### Collected material:
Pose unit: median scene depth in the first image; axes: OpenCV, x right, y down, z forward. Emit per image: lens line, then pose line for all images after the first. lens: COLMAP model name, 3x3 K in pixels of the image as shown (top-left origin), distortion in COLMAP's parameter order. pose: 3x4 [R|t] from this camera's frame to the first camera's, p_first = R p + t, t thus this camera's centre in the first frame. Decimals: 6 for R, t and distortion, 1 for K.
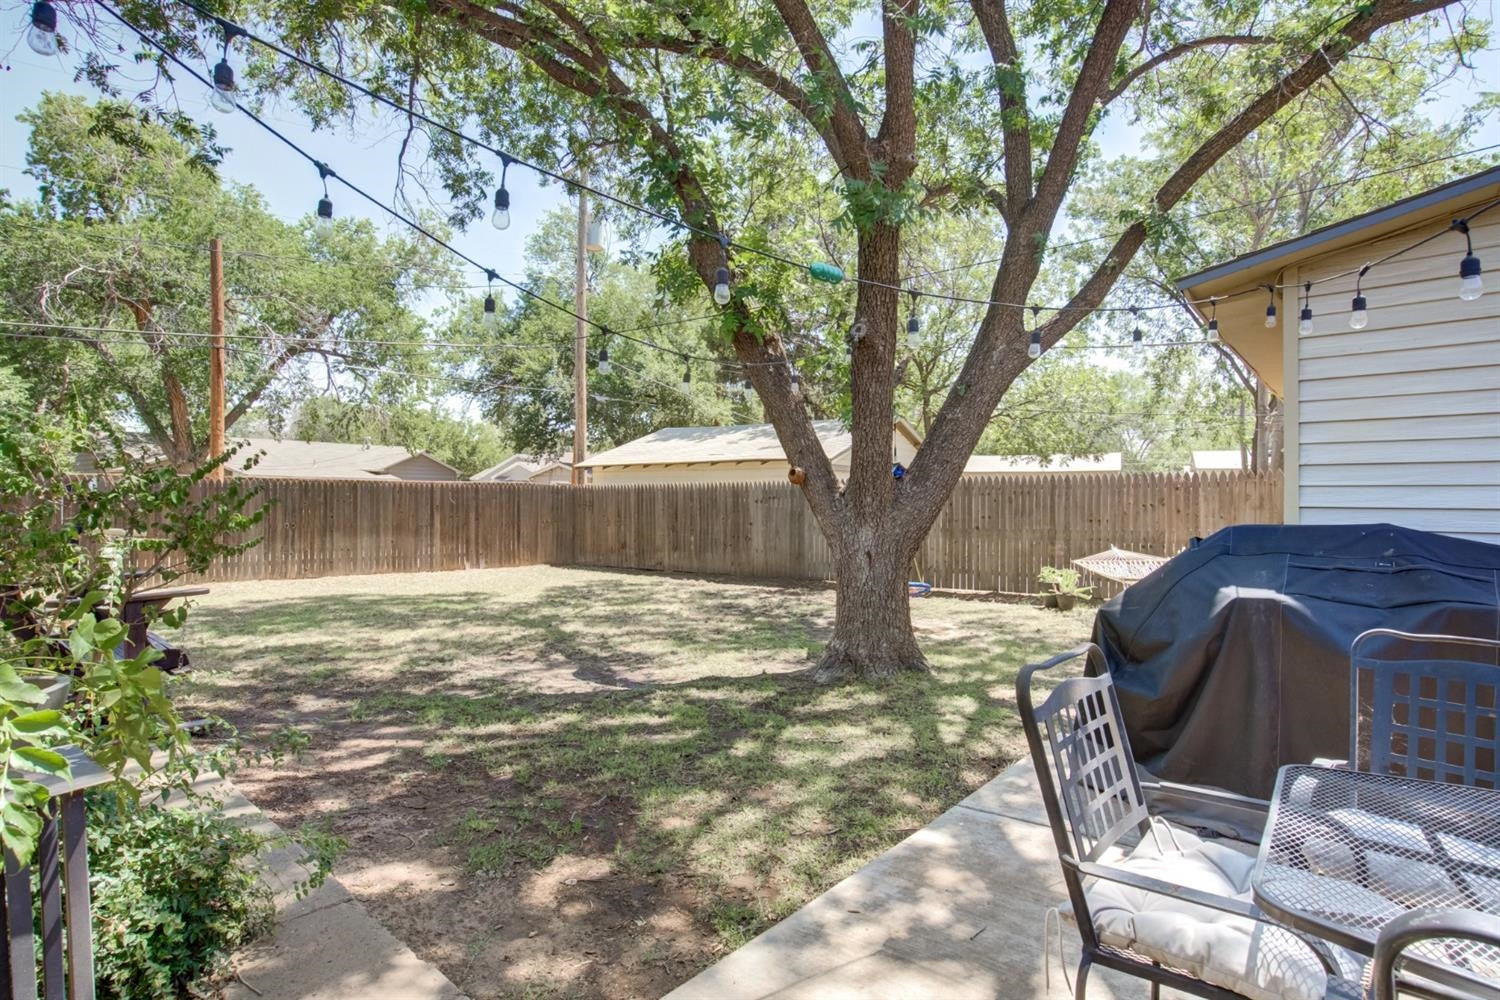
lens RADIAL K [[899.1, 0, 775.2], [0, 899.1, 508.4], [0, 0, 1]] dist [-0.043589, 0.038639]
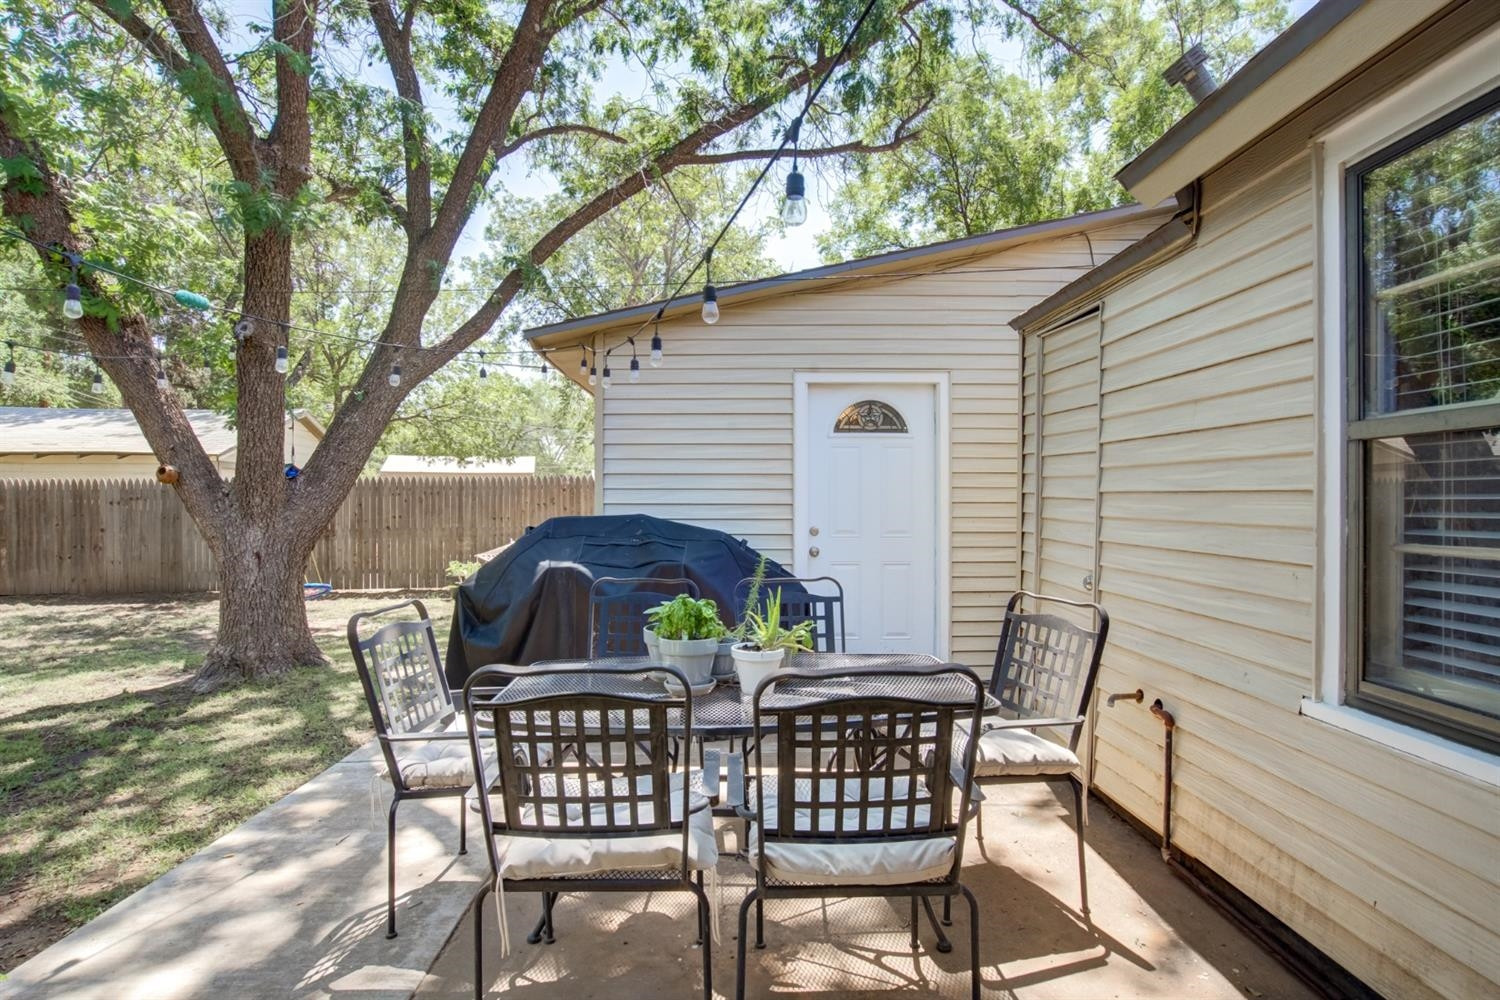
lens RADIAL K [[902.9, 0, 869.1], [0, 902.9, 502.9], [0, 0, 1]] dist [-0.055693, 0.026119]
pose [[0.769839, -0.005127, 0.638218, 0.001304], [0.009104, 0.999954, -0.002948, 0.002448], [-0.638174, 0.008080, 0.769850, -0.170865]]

### Work order:
Convert the listing above into a two-column CSV with the headers instruction and output, giving one row for every instruction and its answer, each in a single quoted field with line breaks replaced by spaces. Leave the pictures out.

### Answer to the problem:
instruction,output
"Pose unit: median scene depth in the first image; axes: OpenCV, x right, y down, z forward. Emit per image: lens line, then pose line for all images after the first. lens: COLMAP model name, 3x3 K in pixels of the image as shown (top-left origin), distortion in COLMAP's parameter order. pose: 3x4 [R|t] from this camera's frame to the first camera's, p_first = R p + t, t thus this camera's centre in the first frame. Decimals: 6 for R, t and distortion, 1 for K.","lens RADIAL K [[899.1, 0, 775.2], [0, 899.1, 508.4], [0, 0, 1]] dist [-0.043589, 0.038639] lens RADIAL K [[902.9, 0, 869.1], [0, 902.9, 502.9], [0, 0, 1]] dist [-0.055693, 0.026119] pose [[0.769839, -0.005127, 0.638218, 0.001304], [0.009104, 0.999954, -0.002948, 0.002448], [-0.638174, 0.008080, 0.769850, -0.170865]]"